Variant Updates

The COSMIC database is undergoing an extensive update and reannotation. The first stage of this is improved HGVS syntax compliance. Future changes will include new, up-to-date transcripts and genes from Ensembl, parallel GRCh37 and GRCh38 assemblies, gene fusion rebuilds, and updated cross-reference links between COSMIC genes and other widely-used databases such as HGNC, RefSeq, Uniprot and CCDS.

There will be significant changes in the upcoming releases as we work through this process. This page will provide a detailed explanation of the changes that we are making in COSMIC, and how these updates will be reflected in the data and on the website.

HGVS syntax update (COSMIC release 88)

In this release (v88) we have updated the HGVS nomenclature for many of the manually curated mutations that were published without CDS/genomic information (c.? mutations). Details of how these updated syntaxes are reflected in the data are given below.

Use of X in place of N to indicate unknown amino acid

We are now using X to indicate an unknown amino acid instead of N as per HGVS standards. Many of the more recently curated mutations retain the NNN... notation. These will be updated to the XXX... notation in a future release.

Frameshift mutations

Most manually curated frameshift mutations with unknown CDS change (c.?) now include the first mutant amino acid in the syntax. For example:

c.? / p.C1396Lfs*5
c.? / p.V1833Afs*?
c.? / p.S1303Xfs*58
c.? / p.P463Xfs*?

Frameshift mutations with known genomic/CDS details have not yet been updated and therefore retain the original syntax, for example c.355_356insATGG / p.E121fs*5.

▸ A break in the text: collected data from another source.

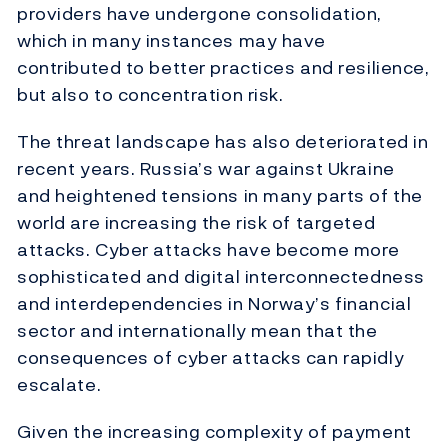
providers have undergone consolidation,
which in many instances may have
contributed to better practices and resilience,
but also to concentration risk.
The threat landscape has also deteriorated in
recent years. Russia’s war against Ukraine
and heightened tensions in many parts of the
world are increasing the risk of targeted
attacks. Cyber attacks have become more
sophisticated and digital interconnectedness
and interdependencies in Norway’s financial
sector and internationally mean that the
consequences of cyber attacks can rapidly
escalate.
Given the increasing complexity of payment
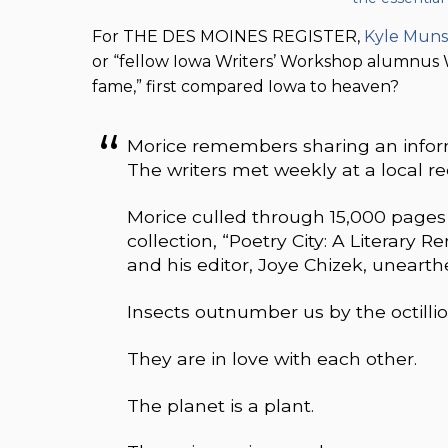
For THE DES MOINES REGISTER,
Kyle Mun
or “fellow Iowa Writers’ Workshop alumnu
fame,” first compared Iowa to heaven?
Morice remembers sharing an informa
The writers met weekly at a local re
Morice culled through 15,000 pages 
collection, “Poetry City: A Literary
and his editor, Joye Chizek, uneart
Insects outnumber us by the octillio
They are in love with each other.
The planet is a plant.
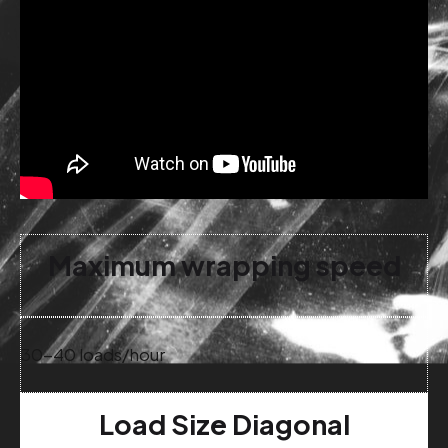
Maximum wrapping speed
30-40 loads/hour
Load Size Diagonal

Unknown substitution and insertions

Most missense substitution mutations with no reported CDS change now have the syntax style p.H1904X.

Unknown mutations remain p.H1904?.

Most unknown insertion mutations now have the syntax p.F12_S13insXXX.

Whole gene deletions

Many manually curated whole gene deletions have been updated to the syntax c.1_*del / p.0. A handful remain in the old style c.1_3267del / p.0?.

fs*1 / nonsense mutations

Most manually curated mutations which had a fs*1 (for example p.S123fs*1) syntax have been updated to a substitution nonsense syntax (e.g. p.S123*) and AA mutation type, in keeping with HGVS recommendations. This also applies to a few with known CDS information. However, most with genomic information have not yet been updated and retain the old syntax style, e.g. c.368_369insT / p.N124fs*1.